→ **Excerpt**
Thread: [kvm-devel] [PATCH]: Fix MSR_K7_EVNTSEL{0,3} for SVM

Brought to you by: avik, mtosatti

kvm-devel

[kvm-devel] [PATCH]: Fix MSR_K7_EVNTSEL{0,3} for SVM

From: Chris L. <cla...@re...> - 2008-04-23 18:23:30

Attachments: kvm-66-msr-k7.patch

Avi, Joerg,
     While trying to boot a RHEL-4 guest on latest KVM tip on an AMD machine, I
found that the guest would consistently crash when trying to setup the NMI
watchdog.  I traced it down to the following commit:

51ef1ac7b23ee32bfcc61c229d634fdc1c68b38a

It seems that in that commit, the K7_EVNTSEL MSR's were set to fail if the data
!= 0.  That test is actually fine, the problem is how the code around it is
generated.  That is, we are only supposed to go to unhandled if data != 0; but
for some reason, we are *always* going to unhandled, even when the data == 0.
That causes RHEL-4 kernel to crash.  If I rearrange the code to look like this:

	case MSR_K7_EVNTSEL0:
	case MSR_K7_EVNTSEL1:
	case MSR_K7_EVNTSEL2:
	case MSR_K7_EVNTSEL3:

		if (data != 0)
			return kvm_set_msr_common(vcpu, ecx, data);
		
	default:
		return kvm_set_msr_common(vcpu, ecx, data);
	}

Then everything works again.  A patch that does just this is attached.  It might
be slightly nicer to say "if (data == 0) return 0" and then just fall through to
the default case, but I don't much care either way.

Signed-off-by: Chris Lalancette <cla...@re...>

Re: [kvm-devel] [PATCH]: Fix MSR_K7_EVNTSEL{0,3} for SVM

From: Avi K. <av...@qu...> - 2008-04-24 07:35:49

Chris Lalancette wrote:
> Avi, Joerg,
>      While trying to boot a RHEL-4 guest on latest KVM tip on an AMD machine, I
> found that the guest would consistently crash when trying to setup the NMI
> watchdog.  I traced it down to the following commit:
>
> 51ef1ac7b23ee32bfcc61c229d634fdc1c68b38a
>
> It seems that in that commit, the K7_EVNTSEL MSR's were set to fail if the data
> != 0.  That test is actually fine, the problem is how the code around it is
> generated.  That is, we are only supposed to go to unhandled if data != 0; but
> for some reason, we are *always* going to unhandled, even when the data == 0.
> That causes RHEL-4 kernel to crash.  If I rearrange the code to look like this:
>
> 	case MSR_K7_EVNTSEL0:
> 	case MSR_K7_EVNTSEL1:
> 	case MSR_K7_EVNTSEL2:
> 	case MSR_K7_EVNTSEL3:
>
> 		if (data != 0)

→ **Collected data**
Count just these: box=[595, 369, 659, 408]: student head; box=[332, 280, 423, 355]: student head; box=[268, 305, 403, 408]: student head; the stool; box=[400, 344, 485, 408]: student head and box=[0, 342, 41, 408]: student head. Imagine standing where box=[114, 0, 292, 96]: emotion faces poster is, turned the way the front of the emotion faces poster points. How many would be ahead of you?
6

→ **Prompt 1**
List every case label that appears in the code in the KVM patch thread.
→ **Prompt 2**
Please repeat the passage of the KVM patch thread that begins at the words "Then everything works" and stops after "care either way.".
The material comes from a different source than the KVM patch thread.

→ **Response box 1**
MSR_K7_EVNTSEL0
MSR_K7_EVNTSEL1
MSR_K7_EVNTSEL2
MSR_K7_EVNTSEL3

→ **Response box 2**
Then everything works again.  A patch that does just this is attached.  It might
be slightly nicer to say "if (data == 0) return 0" and then just fall through to
the default case, but I don't much care either way.